After so many lessons on Physics and Chemistry, I no longer need to do such simple experiments to satisfy my curiosity. I’ve grown more pragmatic. If a product can be bought cheaply and conveniently, I don’t have to prepare it in a lab at home. That’s especially the case if the process comes with opportunity costs.
But there are adults who continue to “experiment” – except that they experiment randomly without any purpose or scientific theory. What would you get if you hang a netted bag of mangosteen husks (with bits of mangosteen flesh still stuck to them) around for days? You guessed it – a stinking mess swarmed with flies. Amazingly, the 40+ experimenter didn’t predict that.
What is the objective of this experiment? To create dried mangosteen husks? Then the experimenter should have washed and trimmed the husks to remove all traces of flesh, spread them out flat under direct sunlight for several days. Hang the untreated husks this way? No way. But to be fair to the influencers and easily influenced, mangosteen husk does have quite a number of interesting health benefits as those touted on this site. In fact, the author there claims that there are 75 health benefits!
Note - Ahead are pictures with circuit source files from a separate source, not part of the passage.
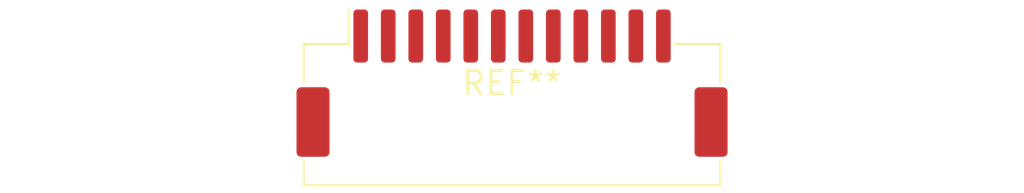
<source format=kicad_pcb>
(kicad_pcb (version 20240108) (generator pcbnew)

  (general
    (thickness 1.6)
  )

  (paper "A4")
  (layers
    (0 "F.Cu" signal)
    (31 "B.Cu" signal)
    (32 "B.Adhes" user "B.Adhesive")
    (33 "F.Adhes" user "F.Adhesive")
    (34 "B.Paste" user)
    (35 "F.Paste" user)
    (36 "B.SilkS" user "B.Silkscreen")
    (37 "F.SilkS" user "F.Silkscreen")
    (38 "B.Mask" user)
    (39 "F.Mask" user)
    (40 "Dwgs.User" user "User.Drawings")
    (41 "Cmts.User" user "User.Comments")
    (42 "Eco1.User" user "User.Eco1")
    (43 "Eco2.User" user "User.Eco2")
    (44 "Edge.Cuts" user)
    (45 "Margin" user)
    (46 "B.CrtYd" user "B.Courtyard")
    (47 "F.CrtYd" user "F.Courtyard")
    (48 "B.Fab" user)
    (49 "F.Fab" user)
    (50 "User.1" user)
    (51 "User.2" user)
    (52 "User.3" user)
    (53 "User.4" user)
    (54 "User.5" user)
    (55 "User.6" user)
    (56 "User.7" user)
    (57 "User.8" user)
    (58 "User.9" user)
  )

  (setup
    (pad_to_mask_clearance 0)
    (pcbplotparams
      (layerselection 0x00010fc_ffffffff)
      (plot_on_all_layers_selection 0x0000000_00000000)
      (disableapertmacros false)
      (usegerberextensions false)
      (usegerberattributes false)
      (usegerberadvancedattributes false)
      (creategerberjobfile false)
      (dashed_line_dash_ratio 12.000000)
      (dashed_line_gap_ratio 3.000000)
      (svgprecision 4)
      (plotframeref false)
      (viasonmask false)
      (mode 1)
      (useauxorigin false)
      (hpglpennumber 1)
      (hpglpenspeed 20)
      (hpglpendiameter 15.000000)
      (dxfpolygonmode false)
      (dxfimperialunits false)
      (dxfusepcbnewfont false)
      (psnegative false)
      (psa4output false)
      (plotreference false)
      (plotvalue false)
      (plotinvisibletext false)
      (sketchpadsonfab false)
      (subtractmaskfromsilk false)
      (outputformat 1)
      (mirror false)
      (drillshape 1)
      (scaleselection 1)
      (outputdirectory "")
    )
  )

  (net 0 "")

  (footprint "JST_ZE_SM12B-ZESS-TB_1x12-1MP_P1.50mm_Horizontal" (layer "F.Cu") (at 0 0))

)

</source>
The “HIV drug” claim really did it for me, but as Carl Sagan once said, “extraordinary claims must be supported by extraordinary evidence. The experimenter had probably stumbled upon the site but had absolutely no clue as to how to process the husk.
The bad English aside, I have absolutely no confidence in any of the claims. It’s quite inconceivable how folks who have seen all sorts of scams can do silly things like this with the hope of making a panacea. The stinking mess hanging there is a worthless product of a random experiment that has not even been properly thought out in the first place. I could have done a better job at age 10. But the experimenter stubbornly clings to this belief and the method, getting aggressive or even violent when her belief and ability to conduct this experiment are questioned. I wonder if there is a name for this condition.